I disappeared off down the drive. Moments later, I poked my head back through the open window. “Short Tony’s going as well,” I revealed. “Is it still OK to go?”

She acquiesced with a grudging nod, and continued making conversation with my visiting in-laws.

Some time later, I returned from the pub, having provisionally agreed to buy a third share in an Aberdeen Angus cow from a friend of a man who was sitting at the bar.

Why do I do it??? Why??? Why???

At least I agreed to negotiate in pounds sterling rather than my precious secret magic beans that are hidden away for a rainy day.

I do not need a cow. In fact, the only thing I can think of that I need less than a cow is a third of a cow.

I think the idea was to develop it into steaks, joints, beefburgers etc later in the year. I have half a drawer available in the freezer. I will need to eat a lot before there is enough room for even a third of a small cow, and even then I will not be able to enjoy it with frozen peas, ice cream etc.

I know where it grazes. I will visit it at some point and say hello. Although I did not sign anything and I do not have a cow license.

I could yet get out of this.

Thunder and lightning!!!

Lighting up the bedroom in an apocalyptic fashion!!!

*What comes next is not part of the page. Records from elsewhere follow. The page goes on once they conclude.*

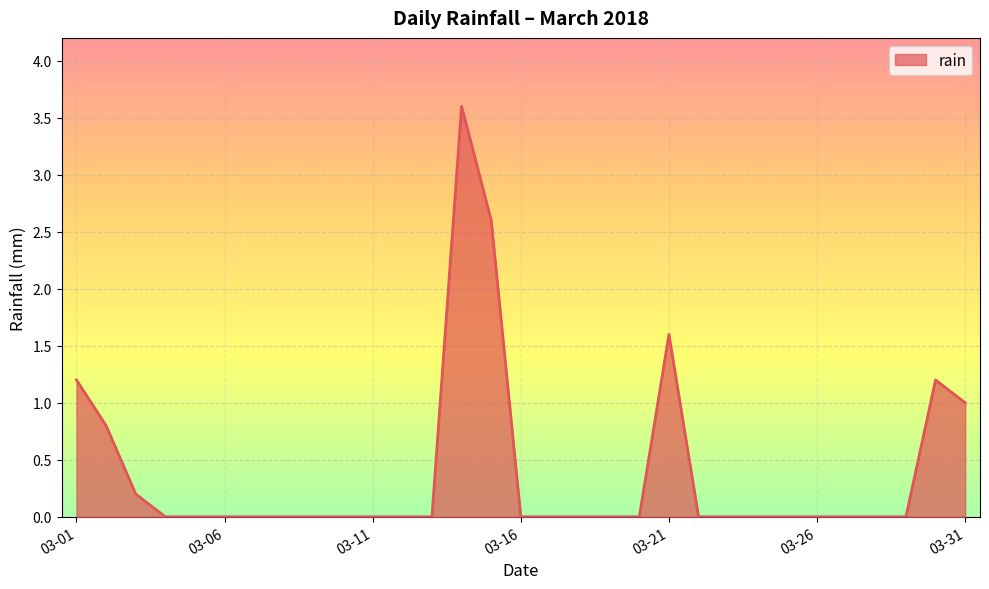

What is the difference between the maximum and minimum values?

3.6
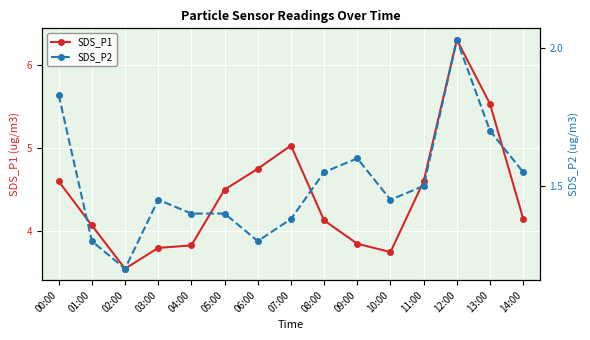

In SDS_P1, how many points are higher than both neighbors (excluding endpoints)?

2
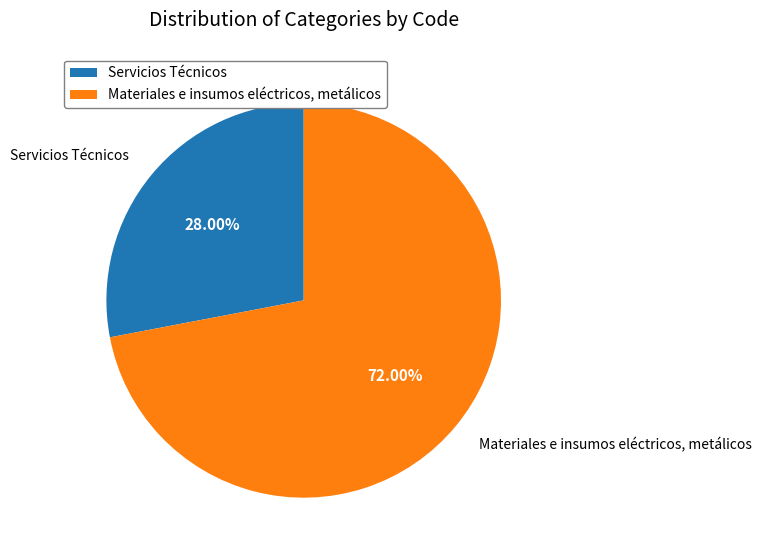

Which category has the smallest portion of the pie?

Servicios Técnicos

I open one eye, take in what’s happening and leap over to the window faster than Jimmy Carr’s agent en route to the ‘Countdown’ offices.

On the other side of the road, the trees around the church light up. Not momentarily, as is normally the case with our pathetic English weather, but for seconds at a time in a constant barrage of electricity. It’s less like a real storm than something out of the Dr Who special effects department.

No rubber monsters appear, which is reassuring, but I keep an eye out, just in case. An alien invasion would be exciting, but with my luck I’d get McCoy and Langford rather than Baker and Jameson.

More lightning, right overhead, swamping the road in brilliant blue-white light. As happens so often, I thank the Lord that I am not making my way to a fancy dress party where the dress code is tall metal hats.

There’s something particularly cosy about being inside whilst a storm is raging. The walls here are around eighteen inches thick, which I know doesn’t make a lot of scientific difference to thunder and lightning, but it feels safe and warm.

I always think about how terrified the ancient primitive men must have been in a situation like this. With no knowledge of the meteorological basis of the phenomenon, they must have thought the world was going to end. And nobody was around not to warn them not to wear tall metal hats.

Then the storm would pass, and they would go back to their primitive lives, chasing rabbits and impregnating their womenfolk.

We are more sophisticated now, of course, and the only thing that really scares me is Comments (0) and the thought that people watch ‘Top Gear’.

The weather shows no sign of abating, and it’s round the back now as well, across the fields of the estate. Water pours from the guttering and drum, drum, drums on the sills.

I belatedly close the window in the spare bedroom and make for the safety of the duvet.